▸ Problem to work on
Locate each line in the entries below that contains the word "PlayStation" and copy those lines.

[Dataset excerpts]
___

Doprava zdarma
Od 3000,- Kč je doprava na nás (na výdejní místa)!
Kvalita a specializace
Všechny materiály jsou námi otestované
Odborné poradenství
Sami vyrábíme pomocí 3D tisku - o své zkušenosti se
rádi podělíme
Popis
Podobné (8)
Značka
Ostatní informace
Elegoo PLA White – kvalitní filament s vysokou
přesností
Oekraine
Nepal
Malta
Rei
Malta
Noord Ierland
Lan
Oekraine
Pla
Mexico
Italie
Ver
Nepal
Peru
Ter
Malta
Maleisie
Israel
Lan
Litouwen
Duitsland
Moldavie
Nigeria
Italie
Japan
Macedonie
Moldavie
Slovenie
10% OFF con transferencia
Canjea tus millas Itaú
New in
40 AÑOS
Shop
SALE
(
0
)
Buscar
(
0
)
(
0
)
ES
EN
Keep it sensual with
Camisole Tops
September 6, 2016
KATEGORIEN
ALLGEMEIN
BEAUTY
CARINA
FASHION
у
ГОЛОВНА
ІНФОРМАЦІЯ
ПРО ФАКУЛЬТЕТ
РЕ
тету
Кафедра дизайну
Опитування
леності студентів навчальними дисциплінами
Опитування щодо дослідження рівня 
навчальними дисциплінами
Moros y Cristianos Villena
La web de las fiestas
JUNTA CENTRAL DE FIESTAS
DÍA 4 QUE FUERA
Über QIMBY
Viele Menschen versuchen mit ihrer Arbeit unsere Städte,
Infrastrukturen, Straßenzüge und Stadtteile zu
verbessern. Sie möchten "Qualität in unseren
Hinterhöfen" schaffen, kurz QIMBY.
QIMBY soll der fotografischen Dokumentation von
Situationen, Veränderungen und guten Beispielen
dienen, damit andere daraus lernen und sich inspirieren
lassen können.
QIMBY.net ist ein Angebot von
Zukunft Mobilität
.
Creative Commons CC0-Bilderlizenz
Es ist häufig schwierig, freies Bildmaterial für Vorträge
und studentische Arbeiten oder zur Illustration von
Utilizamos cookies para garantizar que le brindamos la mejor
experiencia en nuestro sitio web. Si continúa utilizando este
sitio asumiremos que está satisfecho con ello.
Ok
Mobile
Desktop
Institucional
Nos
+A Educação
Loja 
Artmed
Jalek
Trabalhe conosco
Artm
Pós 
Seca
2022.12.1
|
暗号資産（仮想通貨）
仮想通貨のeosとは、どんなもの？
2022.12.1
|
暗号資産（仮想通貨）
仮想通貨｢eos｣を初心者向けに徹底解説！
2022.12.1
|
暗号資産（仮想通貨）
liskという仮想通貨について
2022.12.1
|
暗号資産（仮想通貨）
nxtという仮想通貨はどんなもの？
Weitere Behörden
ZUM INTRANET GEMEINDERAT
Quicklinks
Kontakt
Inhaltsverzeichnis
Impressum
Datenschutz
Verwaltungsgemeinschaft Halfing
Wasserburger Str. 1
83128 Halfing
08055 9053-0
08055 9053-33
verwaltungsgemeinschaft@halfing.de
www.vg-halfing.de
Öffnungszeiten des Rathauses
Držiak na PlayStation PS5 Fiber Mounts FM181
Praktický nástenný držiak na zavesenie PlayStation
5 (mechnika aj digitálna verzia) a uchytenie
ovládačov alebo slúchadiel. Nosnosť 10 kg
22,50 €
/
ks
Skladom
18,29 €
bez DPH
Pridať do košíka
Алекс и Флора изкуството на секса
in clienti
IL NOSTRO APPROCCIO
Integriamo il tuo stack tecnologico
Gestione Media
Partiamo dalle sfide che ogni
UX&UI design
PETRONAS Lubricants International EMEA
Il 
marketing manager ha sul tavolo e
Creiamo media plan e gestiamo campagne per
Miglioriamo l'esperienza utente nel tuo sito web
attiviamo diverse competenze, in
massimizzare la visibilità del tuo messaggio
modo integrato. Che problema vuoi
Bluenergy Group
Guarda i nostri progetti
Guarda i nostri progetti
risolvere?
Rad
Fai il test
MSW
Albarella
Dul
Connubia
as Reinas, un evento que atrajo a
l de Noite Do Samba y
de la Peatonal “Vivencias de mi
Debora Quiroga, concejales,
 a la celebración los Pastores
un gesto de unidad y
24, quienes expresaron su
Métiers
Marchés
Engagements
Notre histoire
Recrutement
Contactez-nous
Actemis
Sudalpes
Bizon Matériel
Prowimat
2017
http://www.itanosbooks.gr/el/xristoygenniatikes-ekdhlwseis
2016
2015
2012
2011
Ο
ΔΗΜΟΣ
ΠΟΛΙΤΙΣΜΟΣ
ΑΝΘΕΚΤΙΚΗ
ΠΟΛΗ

___

▸ Result of this exercise
Držiak na PlayStation PS5 Fiber Mounts FM181
Praktický nástenný držiak na zavesenie PlayStation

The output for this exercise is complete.